- Exercise description -
For every record below, repeat the text exactly and pass over any image.
-------------------------
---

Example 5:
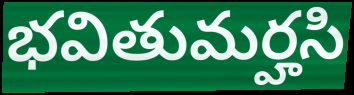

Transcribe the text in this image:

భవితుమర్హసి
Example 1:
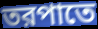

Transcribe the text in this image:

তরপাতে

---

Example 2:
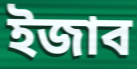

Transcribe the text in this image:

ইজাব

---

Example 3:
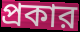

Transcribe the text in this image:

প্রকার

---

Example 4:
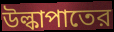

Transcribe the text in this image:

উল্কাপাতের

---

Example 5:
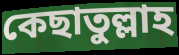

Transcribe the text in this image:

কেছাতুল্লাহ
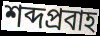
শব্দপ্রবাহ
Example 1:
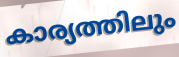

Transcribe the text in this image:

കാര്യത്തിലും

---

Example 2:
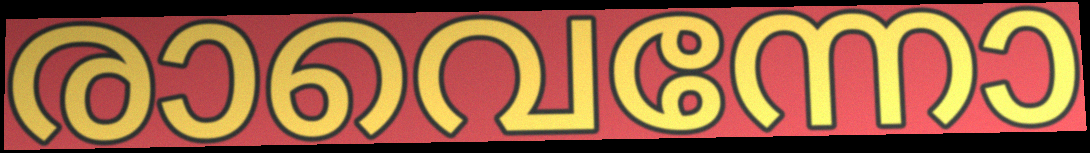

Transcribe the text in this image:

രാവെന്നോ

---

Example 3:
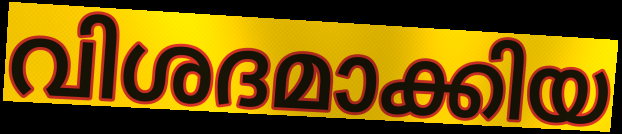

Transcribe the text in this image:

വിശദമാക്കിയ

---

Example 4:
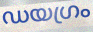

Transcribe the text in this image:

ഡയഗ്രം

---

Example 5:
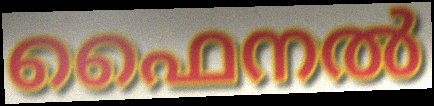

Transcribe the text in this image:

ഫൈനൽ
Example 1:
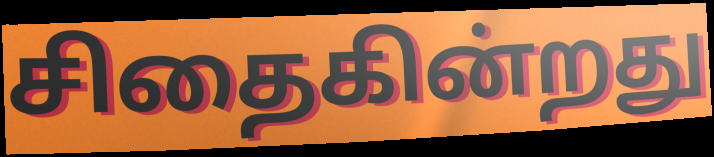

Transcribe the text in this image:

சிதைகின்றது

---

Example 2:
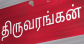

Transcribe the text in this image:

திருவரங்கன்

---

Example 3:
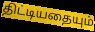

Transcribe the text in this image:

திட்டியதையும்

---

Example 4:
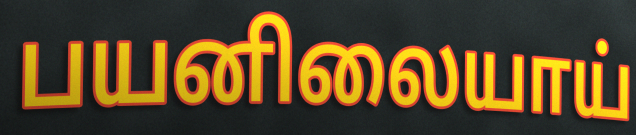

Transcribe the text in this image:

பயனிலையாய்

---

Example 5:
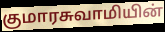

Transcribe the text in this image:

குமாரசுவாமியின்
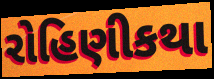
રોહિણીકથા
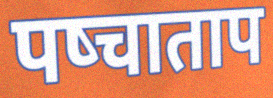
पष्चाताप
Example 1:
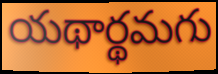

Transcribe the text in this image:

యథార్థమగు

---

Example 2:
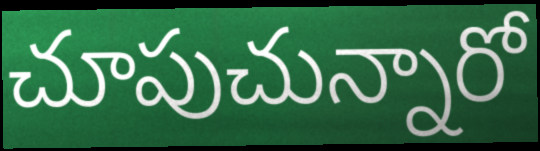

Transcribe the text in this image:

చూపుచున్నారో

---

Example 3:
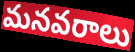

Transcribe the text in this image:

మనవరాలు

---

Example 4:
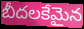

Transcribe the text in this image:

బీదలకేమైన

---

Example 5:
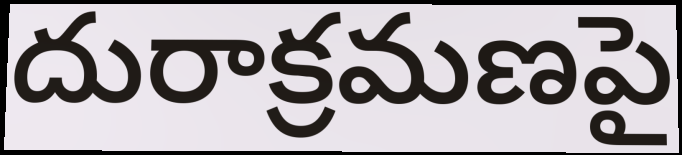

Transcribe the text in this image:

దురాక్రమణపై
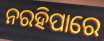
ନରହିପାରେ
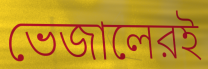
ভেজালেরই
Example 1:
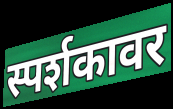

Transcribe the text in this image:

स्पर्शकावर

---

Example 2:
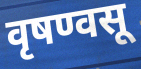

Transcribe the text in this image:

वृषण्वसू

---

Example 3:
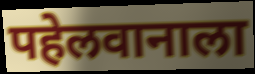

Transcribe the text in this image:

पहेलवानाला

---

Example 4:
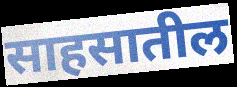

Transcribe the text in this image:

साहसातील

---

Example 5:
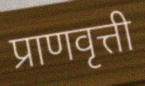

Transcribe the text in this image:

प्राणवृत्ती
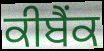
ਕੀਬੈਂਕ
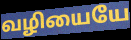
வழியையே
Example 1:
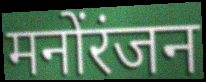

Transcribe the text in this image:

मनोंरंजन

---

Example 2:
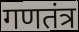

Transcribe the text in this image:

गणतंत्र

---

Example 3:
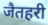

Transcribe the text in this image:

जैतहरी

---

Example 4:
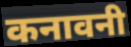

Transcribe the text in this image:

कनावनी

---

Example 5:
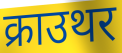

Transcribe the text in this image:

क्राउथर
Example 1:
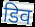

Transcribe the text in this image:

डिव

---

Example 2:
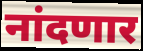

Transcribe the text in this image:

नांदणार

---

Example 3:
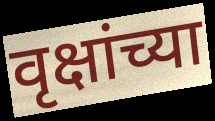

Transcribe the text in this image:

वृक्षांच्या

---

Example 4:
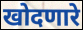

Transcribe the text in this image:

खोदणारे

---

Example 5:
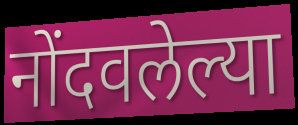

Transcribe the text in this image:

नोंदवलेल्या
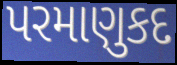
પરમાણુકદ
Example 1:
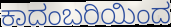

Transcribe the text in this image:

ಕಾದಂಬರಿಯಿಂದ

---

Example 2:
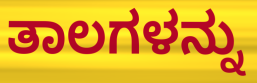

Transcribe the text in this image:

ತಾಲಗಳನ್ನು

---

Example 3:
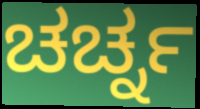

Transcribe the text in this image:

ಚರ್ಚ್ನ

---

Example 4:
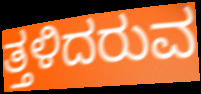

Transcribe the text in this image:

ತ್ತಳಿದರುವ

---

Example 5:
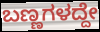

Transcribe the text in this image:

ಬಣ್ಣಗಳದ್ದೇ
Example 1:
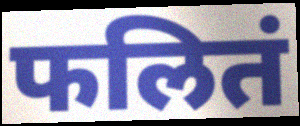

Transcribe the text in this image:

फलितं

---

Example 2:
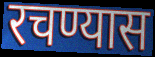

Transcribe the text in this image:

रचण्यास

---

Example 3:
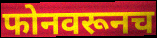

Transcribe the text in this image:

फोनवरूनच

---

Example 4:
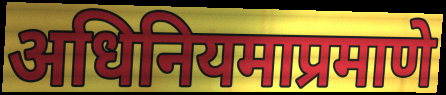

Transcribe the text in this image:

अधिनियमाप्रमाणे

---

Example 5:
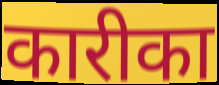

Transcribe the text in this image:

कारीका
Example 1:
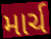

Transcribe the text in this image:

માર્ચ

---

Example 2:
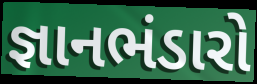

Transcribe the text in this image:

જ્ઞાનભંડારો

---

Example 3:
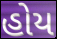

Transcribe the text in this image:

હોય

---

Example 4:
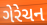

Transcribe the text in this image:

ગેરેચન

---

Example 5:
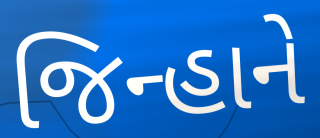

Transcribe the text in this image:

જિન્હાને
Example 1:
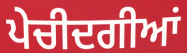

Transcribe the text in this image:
-------------------------
- Result of the task -
---

Example 5:

Transcribe the text in this image:

భవితుమర్హసి
Example 1:

Transcribe the text in this image:

তরপাতে

---

Example 2:

Transcribe the text in this image:

ইজাব

---

Example 3:

Transcribe the text in this image:

প্রকার

---

Example 4:

Transcribe the text in this image:

উল্কাপাতের

---

Example 5:

Transcribe the text in this image:

কেছাতুল্লাহ
শব্দপ্রবাহ
Example 1:

Transcribe the text in this image:

കാര്യത്തിലും

---

Example 2:

Transcribe the text in this image:

രാവെന്നോ

---

Example 3:

Transcribe the text in this image:

വിശദമാക്കിയ

---

Example 4:

Transcribe the text in this image:

ഡയഗ്രം

---

Example 5:

Transcribe the text in this image:

ഫൈനൽ
Example 1:

Transcribe the text in this image:

சிதைகின்றது

---

Example 2:

Transcribe the text in this image:

திருவரங்கன்

---

Example 3:

Transcribe the text in this image:

திட்டியதையும்

---

Example 4:

Transcribe the text in this image:

பயனிலையாய்

---

Example 5:

Transcribe the text in this image:

குமாரசுவாமியின்
રોહિણીકથા
पष्चाताप
Example 1:

Transcribe the text in this image:

యథార్థమగు

---

Example 2:

Transcribe the text in this image:

చూపుచున్నారో

---

Example 3:

Transcribe the text in this image:

మనవరాలు

---

Example 4:

Transcribe the text in this image:

బీదలకేమైన

---

Example 5:

Transcribe the text in this image:

దురాక్రమణపై
ନରହିପାରେ
ভেজালেরই
Example 1:

Transcribe the text in this image:

स्पर्शकावर

---

Example 2:

Transcribe the text in this image:

वृषण्वसू

---

Example 3:

Transcribe the text in this image:

पहेलवानाला

---

Example 4:

Transcribe the text in this image:

साहसातील

---

Example 5:

Transcribe the text in this image:

प्राणवृत्ती
ਕੀਬੈਂਕ
வழியையே
Example 1:

Transcribe the text in this image:

मनोंरंजन

---

Example 2:

Transcribe the text in this image:

गणतंत्र

---

Example 3:

Transcribe the text in this image:

जैतहरी

---

Example 4:

Transcribe the text in this image:

कनावनी

---

Example 5:

Transcribe the text in this image:

क्राउथर
Example 1:

Transcribe the text in this image:

डिव

---

Example 2:

Transcribe the text in this image:

नांदणार

---

Example 3:

Transcribe the text in this image:

वृक्षांच्या

---

Example 4:

Transcribe the text in this image:

खोदणारे

---

Example 5:

Transcribe the text in this image:

नोंदवलेल्या
પરમાણુકદ
Example 1:

Transcribe the text in this image:

ಕಾದಂಬರಿಯಿಂದ

---

Example 2:

Transcribe the text in this image:

ತಾಲಗಳನ್ನು

---

Example 3:

Transcribe the text in this image:

ಚರ್ಚ್ನ

---

Example 4:

Transcribe the text in this image:

ತ್ತಳಿದರುವ

---

Example 5:

Transcribe the text in this image:

ಬಣ್ಣಗಳದ್ದೇ
Example 1:

Transcribe the text in this image:

फलितं

---

Example 2:

Transcribe the text in this image:

रचण्यास

---

Example 3:

Transcribe the text in this image:

फोनवरूनच

---

Example 4:

Transcribe the text in this image:

अधिनियमाप्रमाणे

---

Example 5:

Transcribe the text in this image:

कारीका
Example 1:

Transcribe the text in this image:

માર્ચ

---

Example 2:

Transcribe the text in this image:

જ્ઞાનભંડારો

---

Example 3:

Transcribe the text in this image:

હોય

---

Example 4:

Transcribe the text in this image:

ગેરેચન

---

Example 5:

Transcribe the text in this image:

જિન્હાને
Example 1:

Transcribe the text in this image:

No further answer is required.